The world's oldest living twin brothers, Paulus (L) and Pieter Langerock from Belgium, 102, toast with a glass of red wine at the Ter Venne retirement home in Sint-Martens-Latem, Belgium, July 4, 2016.
Francois Lenoir—REUTERS
By Aric Jenkins
July 8, 2017

The world’s oldest-living male twins celebrated a milestone birthday Saturday.

Pierre and Paul Langerock of Belgium — who currently hold the record for oldest living male twins, according to the Guinness World Records — turned 104.

The centenarian brothers have lived together most of their lives and both made a living as court magistrates, according to the Associated Press. They currently still share a room at a nursing room just outside of the Belgian city of Ghent.

They both remained unmarried throughout their lives “because they always disapproved of each other’s potential partners,” the AP reported. The Langerock brothers revealed last year that they do have some regrets about not having children, or grandchildren, but said they’re happy to have each other as best friends, according to Reuters.
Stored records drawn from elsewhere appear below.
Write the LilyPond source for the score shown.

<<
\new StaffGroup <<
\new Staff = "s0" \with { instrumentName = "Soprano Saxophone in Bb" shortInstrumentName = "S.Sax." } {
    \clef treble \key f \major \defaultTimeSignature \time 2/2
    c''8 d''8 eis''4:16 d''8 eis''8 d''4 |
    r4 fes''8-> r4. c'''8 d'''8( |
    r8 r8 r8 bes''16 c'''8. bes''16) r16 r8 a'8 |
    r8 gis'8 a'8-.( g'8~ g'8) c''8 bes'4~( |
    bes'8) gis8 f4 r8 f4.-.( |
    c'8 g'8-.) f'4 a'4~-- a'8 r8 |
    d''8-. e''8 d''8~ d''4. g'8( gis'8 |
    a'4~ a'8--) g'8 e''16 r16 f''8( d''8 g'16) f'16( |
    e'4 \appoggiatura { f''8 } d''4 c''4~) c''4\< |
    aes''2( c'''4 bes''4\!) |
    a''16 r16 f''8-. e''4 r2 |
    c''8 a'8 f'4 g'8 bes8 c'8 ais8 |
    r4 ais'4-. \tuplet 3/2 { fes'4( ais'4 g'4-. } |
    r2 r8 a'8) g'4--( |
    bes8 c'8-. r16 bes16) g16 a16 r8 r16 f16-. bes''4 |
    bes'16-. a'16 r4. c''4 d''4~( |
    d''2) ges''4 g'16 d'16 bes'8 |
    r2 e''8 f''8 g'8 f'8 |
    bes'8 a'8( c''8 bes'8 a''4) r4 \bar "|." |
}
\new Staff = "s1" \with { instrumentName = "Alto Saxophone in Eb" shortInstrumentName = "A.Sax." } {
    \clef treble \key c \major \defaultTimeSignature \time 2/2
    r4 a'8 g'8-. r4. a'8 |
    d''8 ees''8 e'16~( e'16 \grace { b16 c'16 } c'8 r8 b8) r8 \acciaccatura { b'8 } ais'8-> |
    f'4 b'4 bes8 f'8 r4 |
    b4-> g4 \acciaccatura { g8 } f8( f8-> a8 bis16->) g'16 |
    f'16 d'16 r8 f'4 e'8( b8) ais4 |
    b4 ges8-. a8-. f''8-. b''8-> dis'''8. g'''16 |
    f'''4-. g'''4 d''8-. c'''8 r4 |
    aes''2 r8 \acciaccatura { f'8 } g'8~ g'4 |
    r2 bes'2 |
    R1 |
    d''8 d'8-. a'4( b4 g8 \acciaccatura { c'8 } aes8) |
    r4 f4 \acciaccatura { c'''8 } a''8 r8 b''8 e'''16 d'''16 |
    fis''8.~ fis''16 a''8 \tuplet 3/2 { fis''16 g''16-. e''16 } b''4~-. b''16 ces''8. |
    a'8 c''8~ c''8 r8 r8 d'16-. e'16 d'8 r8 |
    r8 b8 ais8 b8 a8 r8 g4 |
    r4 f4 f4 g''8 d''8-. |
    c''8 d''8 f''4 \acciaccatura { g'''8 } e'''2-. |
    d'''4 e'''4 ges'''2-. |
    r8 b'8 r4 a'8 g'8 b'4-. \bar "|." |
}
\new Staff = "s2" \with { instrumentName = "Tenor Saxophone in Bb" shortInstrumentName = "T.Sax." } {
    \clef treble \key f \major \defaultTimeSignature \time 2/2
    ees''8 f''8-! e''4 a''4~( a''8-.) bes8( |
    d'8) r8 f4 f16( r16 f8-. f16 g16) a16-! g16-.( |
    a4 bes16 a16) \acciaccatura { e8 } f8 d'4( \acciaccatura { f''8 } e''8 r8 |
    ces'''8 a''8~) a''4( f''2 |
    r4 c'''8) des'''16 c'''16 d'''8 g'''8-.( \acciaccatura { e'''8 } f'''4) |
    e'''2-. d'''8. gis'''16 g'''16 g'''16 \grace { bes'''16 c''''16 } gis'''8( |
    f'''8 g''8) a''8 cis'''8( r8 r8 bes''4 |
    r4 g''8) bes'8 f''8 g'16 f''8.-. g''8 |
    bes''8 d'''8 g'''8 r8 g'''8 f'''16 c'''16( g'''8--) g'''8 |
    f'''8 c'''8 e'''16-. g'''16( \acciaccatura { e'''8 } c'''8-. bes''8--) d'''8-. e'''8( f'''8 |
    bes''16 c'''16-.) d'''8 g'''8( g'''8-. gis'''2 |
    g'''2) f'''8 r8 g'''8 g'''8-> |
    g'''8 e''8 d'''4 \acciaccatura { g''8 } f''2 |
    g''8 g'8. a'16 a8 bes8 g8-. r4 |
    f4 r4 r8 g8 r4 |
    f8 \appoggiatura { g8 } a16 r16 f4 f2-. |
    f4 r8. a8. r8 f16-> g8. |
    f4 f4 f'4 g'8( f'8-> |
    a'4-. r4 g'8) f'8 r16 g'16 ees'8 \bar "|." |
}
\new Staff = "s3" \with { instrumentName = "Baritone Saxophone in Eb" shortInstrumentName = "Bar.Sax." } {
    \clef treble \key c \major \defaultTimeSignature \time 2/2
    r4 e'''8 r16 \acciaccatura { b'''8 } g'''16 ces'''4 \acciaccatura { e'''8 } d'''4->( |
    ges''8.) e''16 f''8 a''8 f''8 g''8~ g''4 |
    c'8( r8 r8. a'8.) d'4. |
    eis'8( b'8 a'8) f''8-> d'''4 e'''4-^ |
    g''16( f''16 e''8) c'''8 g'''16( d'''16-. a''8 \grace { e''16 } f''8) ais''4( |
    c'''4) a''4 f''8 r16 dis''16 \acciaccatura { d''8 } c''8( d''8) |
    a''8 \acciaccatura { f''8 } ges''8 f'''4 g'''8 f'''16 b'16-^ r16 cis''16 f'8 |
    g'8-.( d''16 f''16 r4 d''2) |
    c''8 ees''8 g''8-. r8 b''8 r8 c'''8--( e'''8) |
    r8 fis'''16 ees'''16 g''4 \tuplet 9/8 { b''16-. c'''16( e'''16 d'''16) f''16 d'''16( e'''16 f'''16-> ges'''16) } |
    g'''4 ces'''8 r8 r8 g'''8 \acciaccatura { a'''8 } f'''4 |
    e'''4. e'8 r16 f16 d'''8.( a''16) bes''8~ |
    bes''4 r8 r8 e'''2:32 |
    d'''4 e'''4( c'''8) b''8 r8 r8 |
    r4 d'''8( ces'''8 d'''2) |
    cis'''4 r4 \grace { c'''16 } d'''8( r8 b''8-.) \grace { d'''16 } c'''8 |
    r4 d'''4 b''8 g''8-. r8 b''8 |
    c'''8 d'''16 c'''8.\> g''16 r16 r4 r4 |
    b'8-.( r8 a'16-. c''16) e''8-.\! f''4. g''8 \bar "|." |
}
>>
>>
The Langerocks have just under two years to go before they can clinch the world record for the oldest male twins. Glen and Dale Moyer, of the U.S., currently hold the record, who each were alive for at least 105 years before Glen passed away. The overall world record for oldest twins ever is held by sisters Kin Narita and Gin Kanie, of Japan, who each lived to be at least 107 before Kin’s death in 2000.